Pensi di essere vittima di

odio online?

  • Team COP

"Non sei una buona madre": ma possono dirtelo su Facebook?



Hai mai sentito parlare del “Mom Shaming”? Questo fenomeno, ormai sempre più frequente, riguarda la pressione sociale a cui sono sottoposte sui social network tutte le mamme del mondo a causa dei commenti ricevuti sotto i loro post o le loro storie.


Si tratta di critiche costruttive? Non sempre. Molti dei commenti (tra l’altro non richiesti), infatti, contiene insulti o offese gravi in relazione ai modi con cui le mamme crescono ed educano i propri figli, generando un’inevitabile catena d’odio diretta a sminuire e a svilire il loro ruolo genitoriale.


Cosa viene recriminato alle mamme? Di solito le critiche riguardano le modalità con cui le mamme provvedono all’allevamento dei figli sin dalla loro nascita, tanto in relazione alla gestione delle loro abitudini alimentari o del sonno, quanto all’attaccamento delle mamme stesse ai propri bambini. Ecco alcuni esempi:

  • “Non ti vergogni a far dormire tuo figlio nel lettone?”

  • “Ti pare che preferisci dare il biberon a tuo figlio piuttosto che allattarlo?”

  • “Se hai sofferto di depressione post parto vuol dire che non sai gestire le tue emozioni!”

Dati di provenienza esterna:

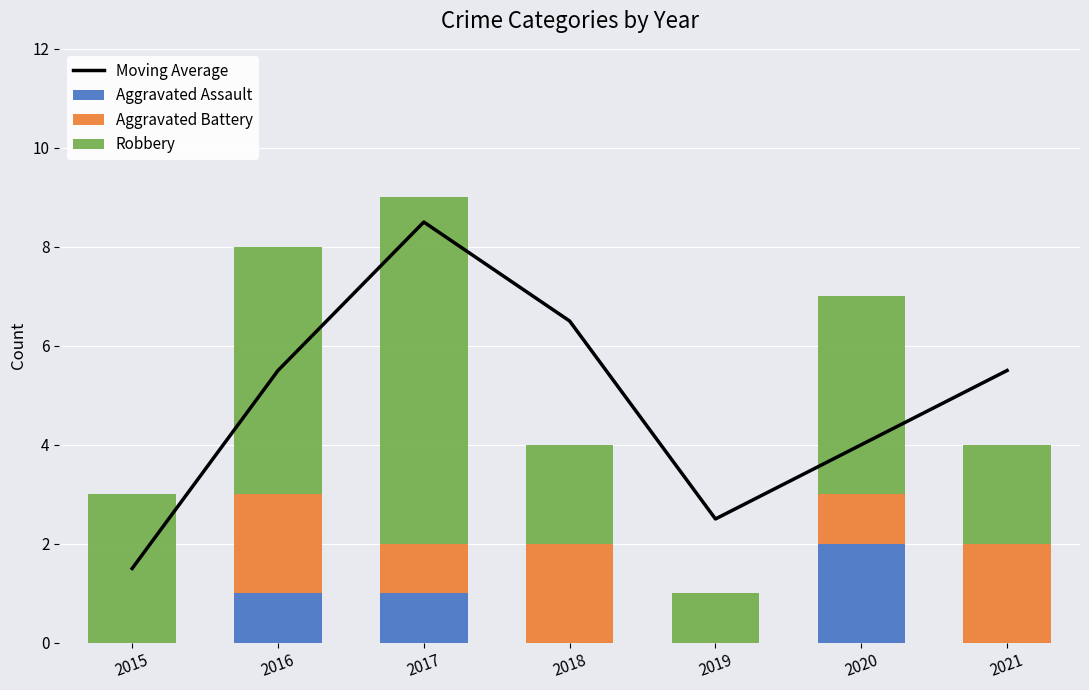

How many data points in Aggravated Battery are above 1?

3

A dimostrazione della sempre più crescente espansione del fenomeno, i risultati di un sondaggio dall’Università del Michigan su 475 madri con figli di meno di 5 anni hanno evidenziato che ben i 2/3 delle intervistate hanno dichiarato di essersi sentite in imbarazzo a causa dei giudizi altrui verso il modo in cui allevano i loro figli.

Tra queste,in particolare, il 62% ha affermato di ricevere consigli inutili, il 56% ha ritenuto di essere stata incolpata ingiustamente per la gestione delle abitudini di vita dei figli, mentre il 40% ha ricevuto critiche negative in relazione all’allattamento e all’uso del biberon.

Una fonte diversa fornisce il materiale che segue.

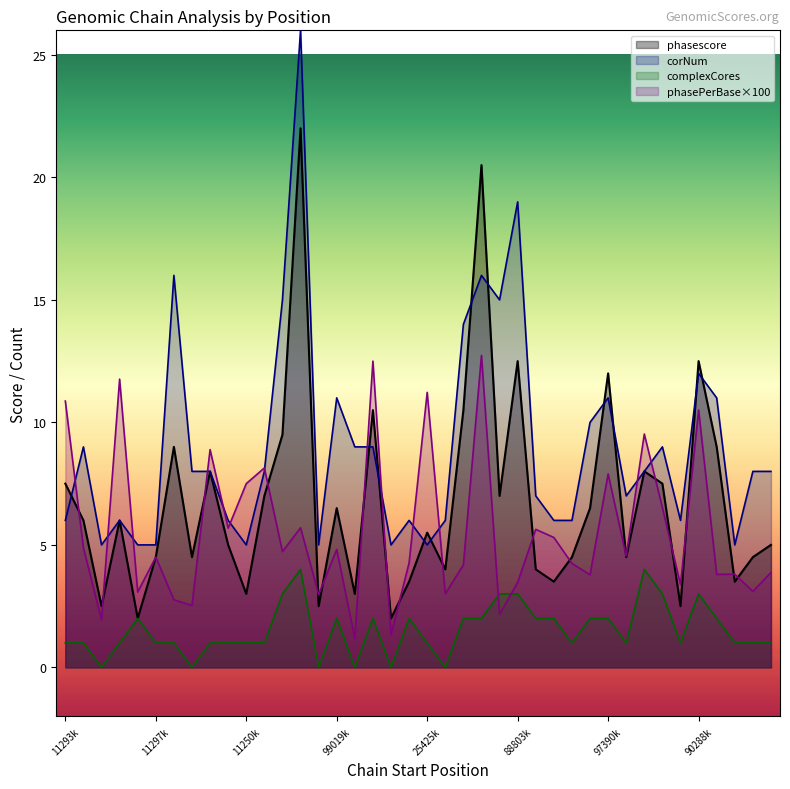

At which category does the chart reach its peak across all series?

9899530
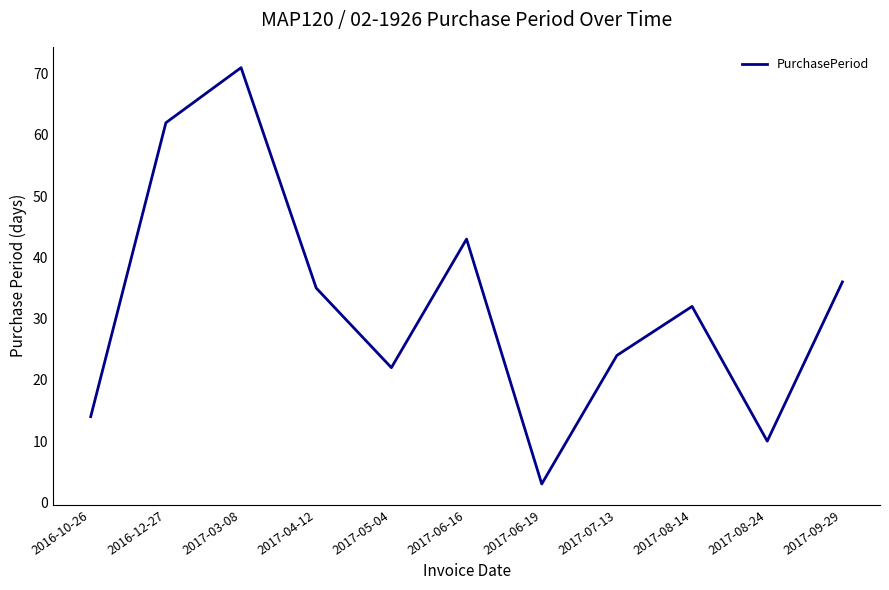

Rank the categories by value from highest to lowest.

2017-03-08, 2016-12-27, 2017-06-16, 2017-09-29, 2017-04-12, 2017-08-14, 2017-07-13, 2017-05-04, 2016-10-26, 2017-08-24, 2017-06-19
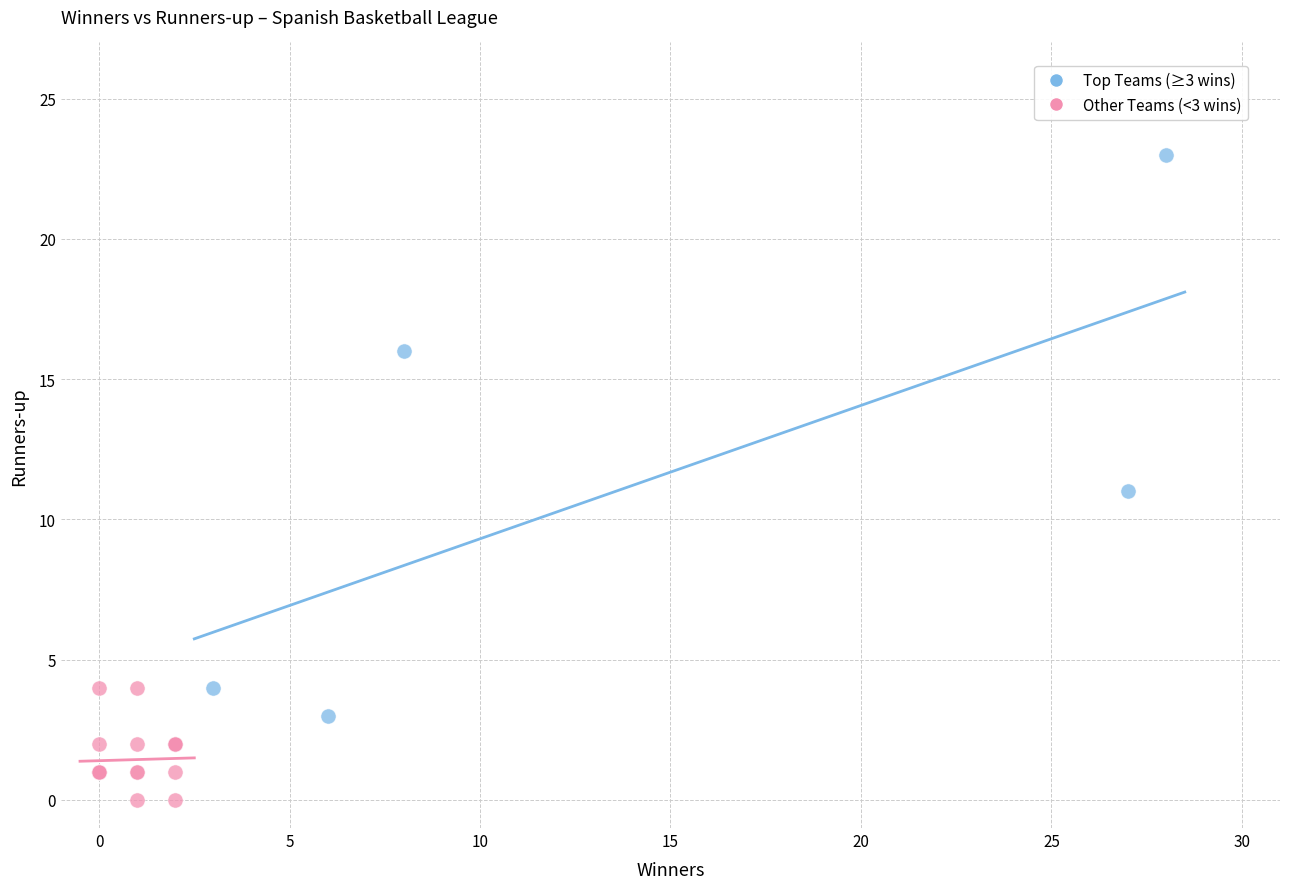

Which series reaches the maximum Y coordinate?

Top Teams (≥3 wins)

Vengono coinvolte solo le mamme “comuni”? No, anzi. Il Mom Shaming, specialmente negli ultimi tempi, ha coinvolto anche le “mamme vip”, quali influencer o donne dello spettacolo diventate mamme di recente, che sono state fortemente criticate soprattutto per le modalità con cui hanno gestito la cura del proprio corpo subito dopo il parto.

In particolare, molte di loro sono state accusate di diffondere un modello fisico post-parto sbagliato, di una perfezione talmente impeccabile e irraggiungibile da ingenerare frustrazione e insicurezza nella maggior parte delle altre neomamme.


Ecco alcuni esempi di mamme vip vittime di Mum Shaming:

  • La blogger americana Sia Cooper è stata fortemente attaccata per aver continuato a praticare sport durante la gravidanza

  • La modella russa Irina Shayk è stata criticata per aver postato subito dopo la nascita di sua figlia un suo scatto in costume, anziché una foto con la neonata

  • Al momento della nascita della secondogenita Vittoria, Chiara Ferragni è stata attaccata per essere apparsa perfettamente truccata e pettinata

  • Meghan Markle, invece, è stata criticata per la lentezza impiegata per recuperare il proprio pesoforma dopo la nascita del piccolo Archie

Ma chi sono gli haters delle mamme?

Nella maggior parte dei casi, i commenti di Mum Shaming provengono da persone comuni, genitori e non, privi di qualsiasi competenza tecnico-scientifica in ambito pedagogico o psicologico. Sempre più di frequente, infatti, la comunità dei followers sui social sembra atteggiarsi come una vera e propria platea giudicante, pronta a condannare i comportamenti altrui con critiche offensive e denigratorie.


In una società civile, invece, si auspicherebbe che tutti esprimano legittimamente la propria opinione con educazione e rispetto, anche proponendo modelli comportamentali che da cui poter trarre un esempio, purché il tutto avvenga in modo costruttivo.


A prescindere dalla condizione personale di ognuno di noi, è innegabile che fare il genitore sia probabilmente il mestiere più difficile del mondo. Ciò che conta è farlo al meglio e con tutto l’amore possibile.